Wednesday, November 17, 2010

HOW TO BEAT THE BLUES

I hope I don't see this place for awhile
After a couple of days of struggling and feeling horrible I'm happy to say I'm back on track. How do you cure the taper blues? Two days of hard but short workouts at two venues I don't plan on seeing for awhile. Then put your fast race wheels on your bike! 

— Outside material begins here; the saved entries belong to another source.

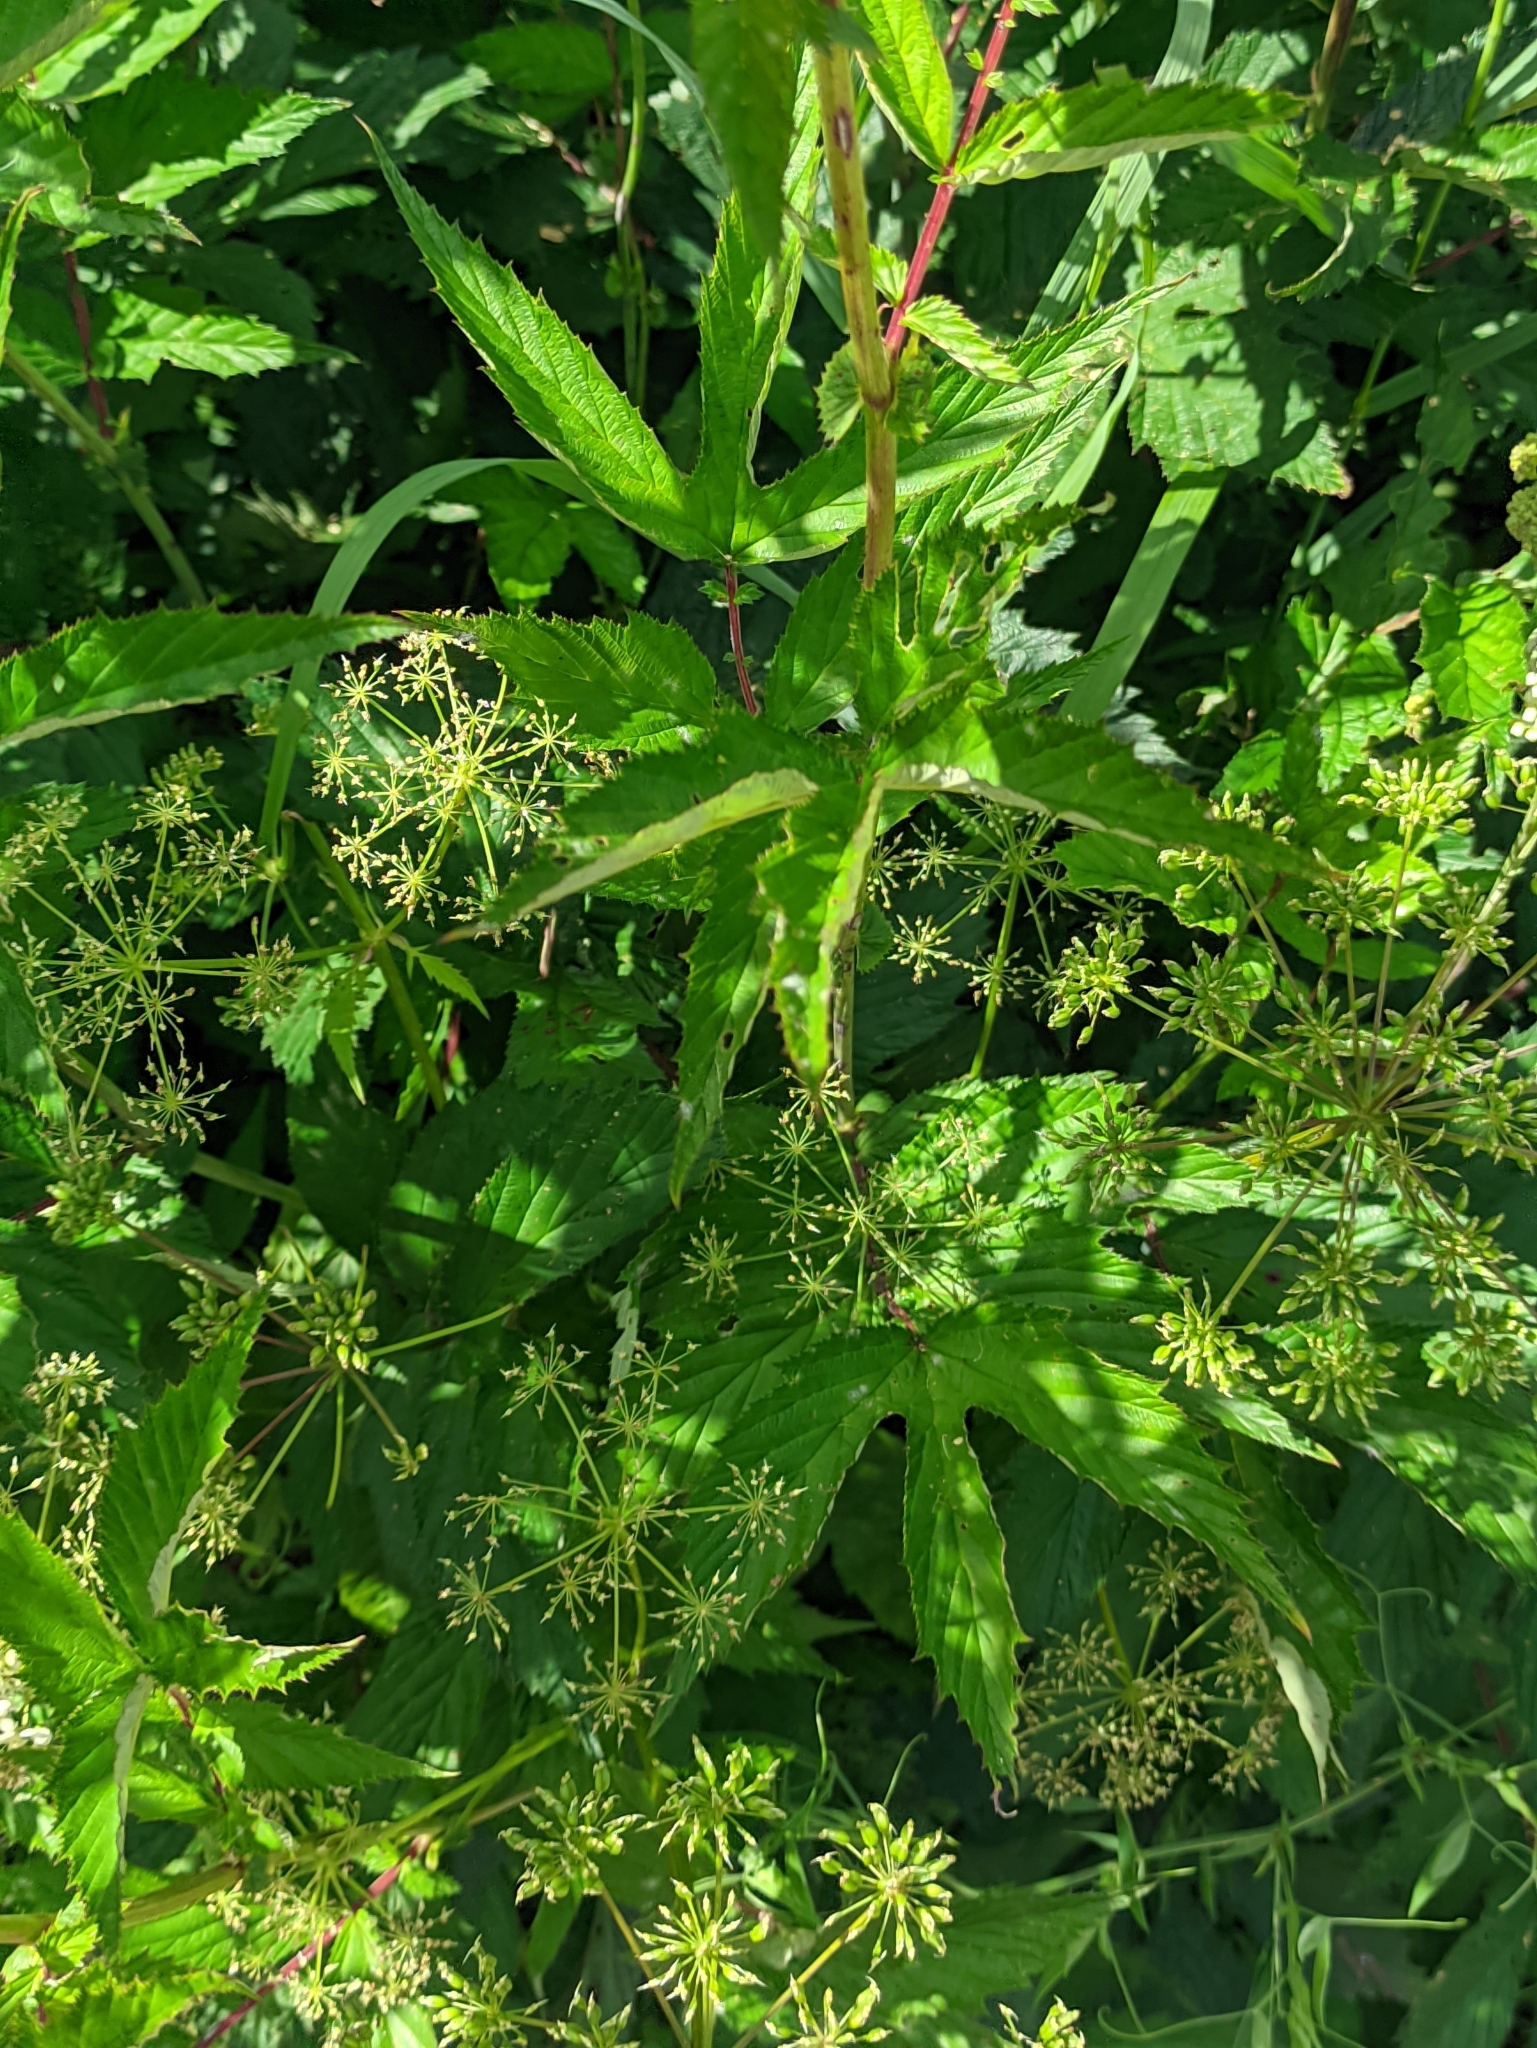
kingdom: Plantae
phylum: Tracheophyta
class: Magnoliopsida
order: Rosales
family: Rosaceae
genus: Filipendula
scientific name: Filipendula ulmaria
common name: Meadowsweet
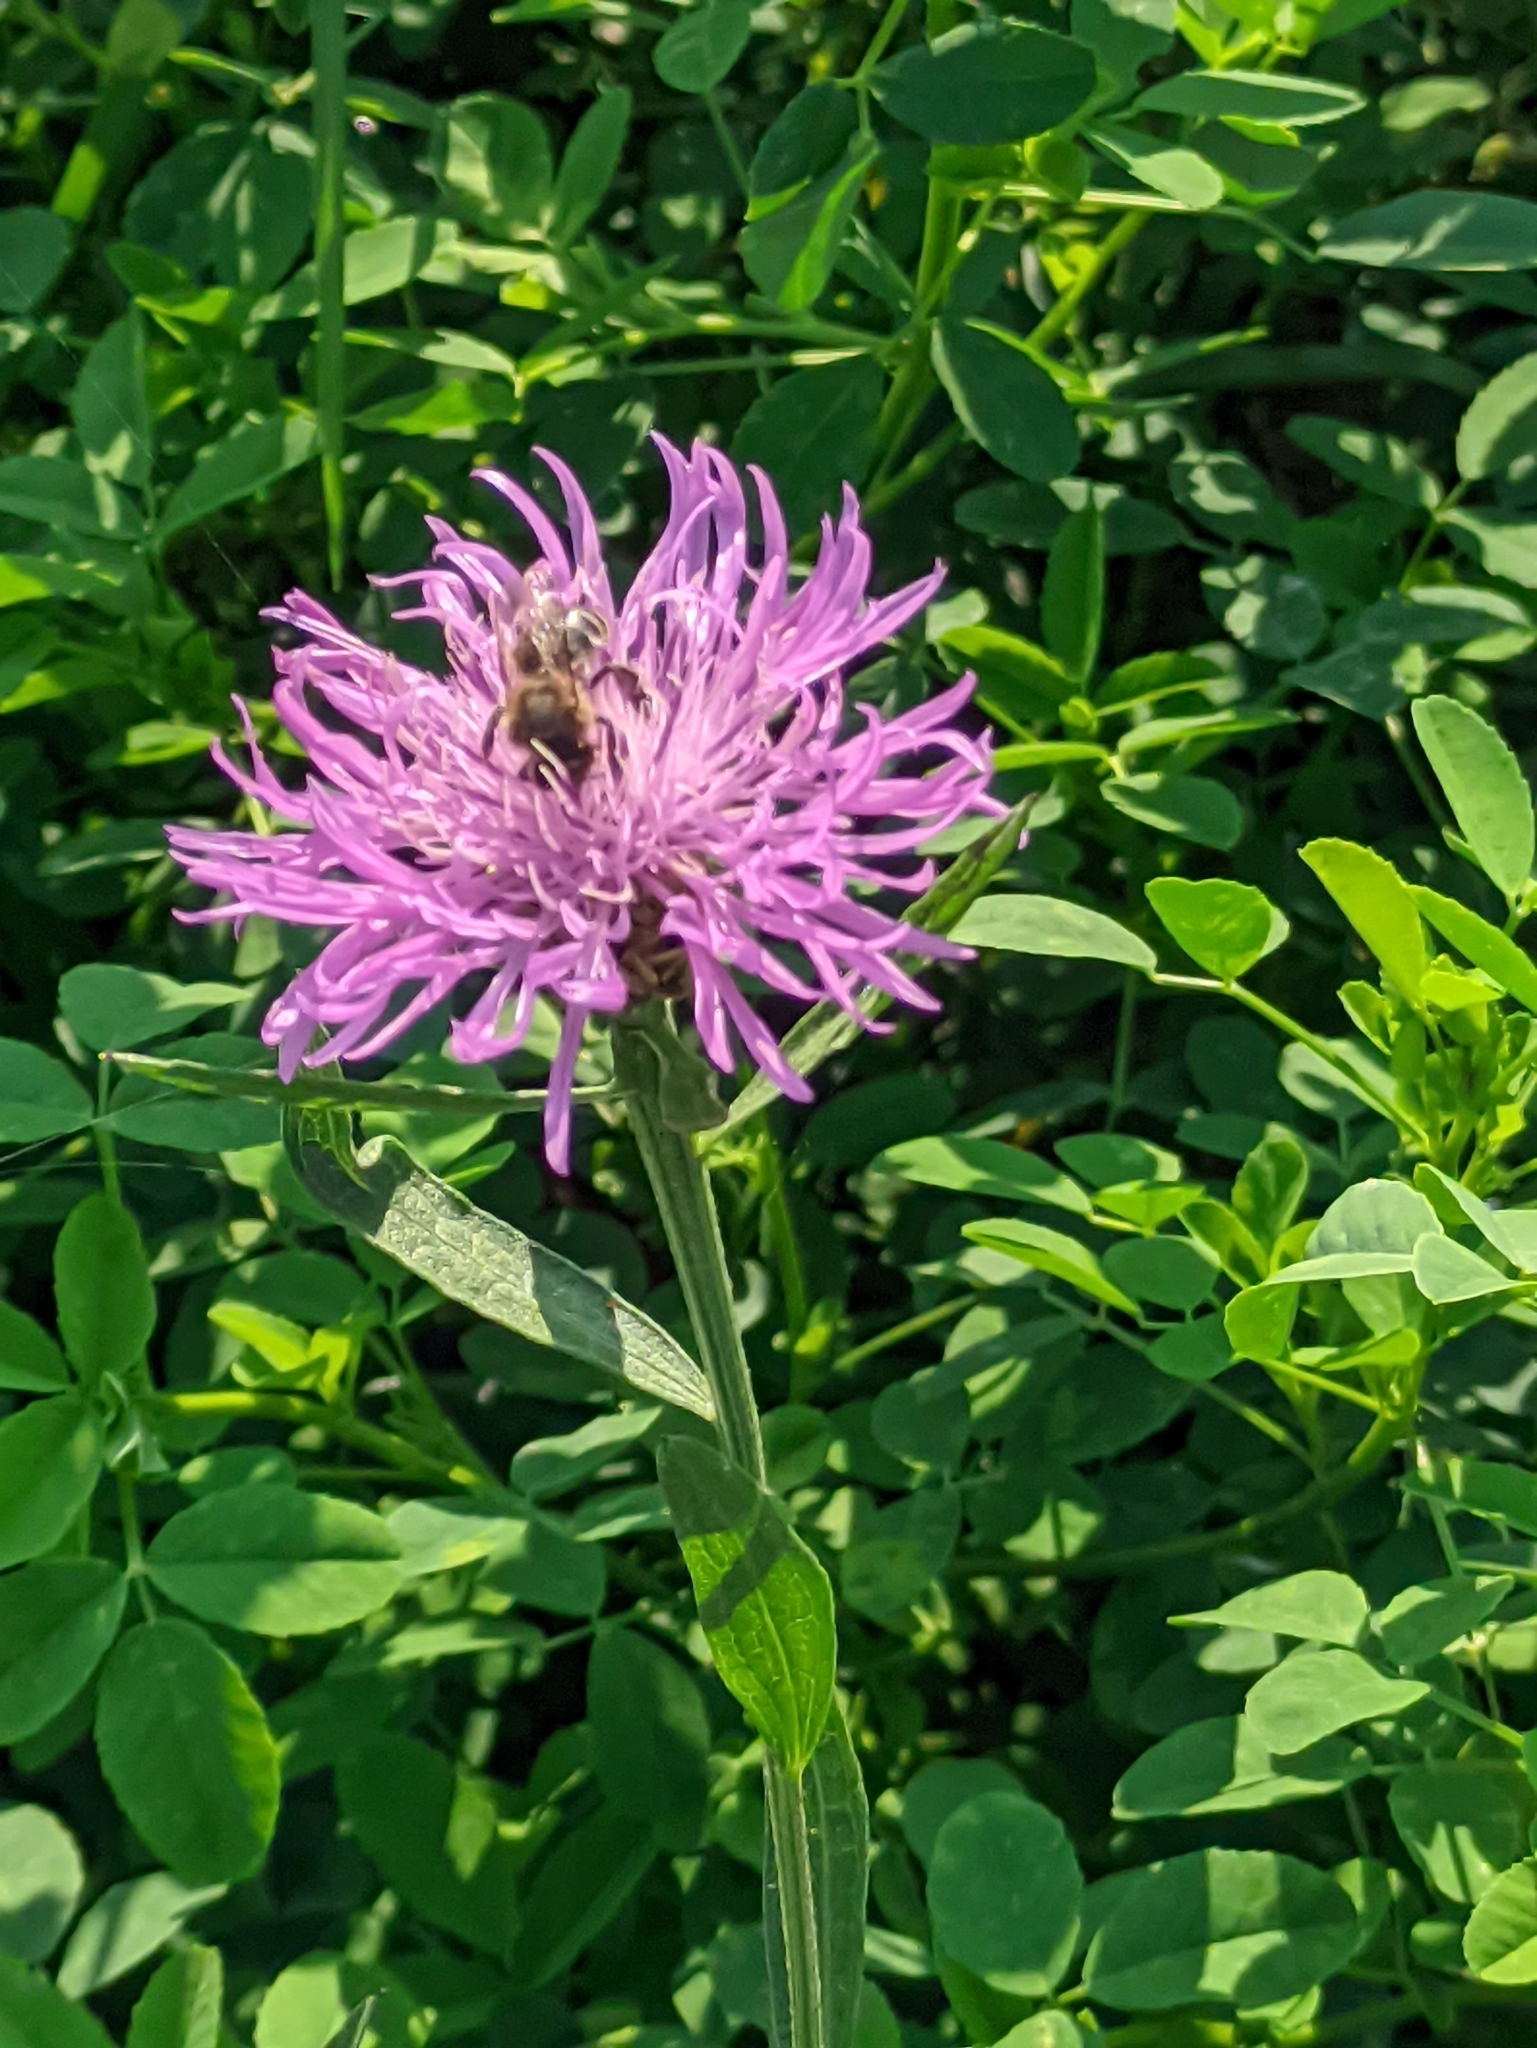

Tuesday was another drag day of still feeling like I was caught in a fog. I got home and my scheduled workout was a 10 mile bike followed by a 5.5 mile run...whatever. I did get some inspiration form a Homes of Hope donation to my website that evening and thought if people are donating to my cause, I need to get off by butt and train! Getting out on the bike with my aero race  wheels got me fired up. Before I knew it I was hammering down the road at 26MPH in my aero bars. After four days of having the blues I was feeling like an Ironman again. The run went just as well running my first "warmup" mile off the bike at an 8:27 pace. I had to tell myself to slow down as I'm on taper heart rate restriction. That night I went to bed starting to feel confident in my training again.
I have a love hate relationship with the track.
Wednesday for me was a 2,000 yard swim in the morning and a short track workout of :30 min. in the evening doing intervals of 400 and 100 meters. I've been swimming twice a week now for almost a year and I still do not look forward to going to the pool and swimming. Today was different. This is my last workout before Ironman. The last time I stare at the black lined tile going back and forth lap after lap with only an occasional random band aid floating along the bottom to break up the monotony. You can find plenty of motivation driving to your last swim workout...it's like visiting the orthodontist for the last time.
My track workout later was incredible. I love the track and I hate the track. I love it because it's flat, you can run faster, meet interesting people and its different from my 14 mile long slogs. I hate it because my track workout is about speed and pushing your speed to its limits with the idea that you will eventually get faster if you don't throw up first. Usually I feel tired at the track after my morning swim but today was different. I was running 400 and 100 meter hard intervals like it was nothing. It didn't hurt that I had some high school cross country boys on the track racing me a few times while they were supposed to be cooling down from their workout.
Tonight my confidence in my training is renewed and tomorrow I'm off to Arizona!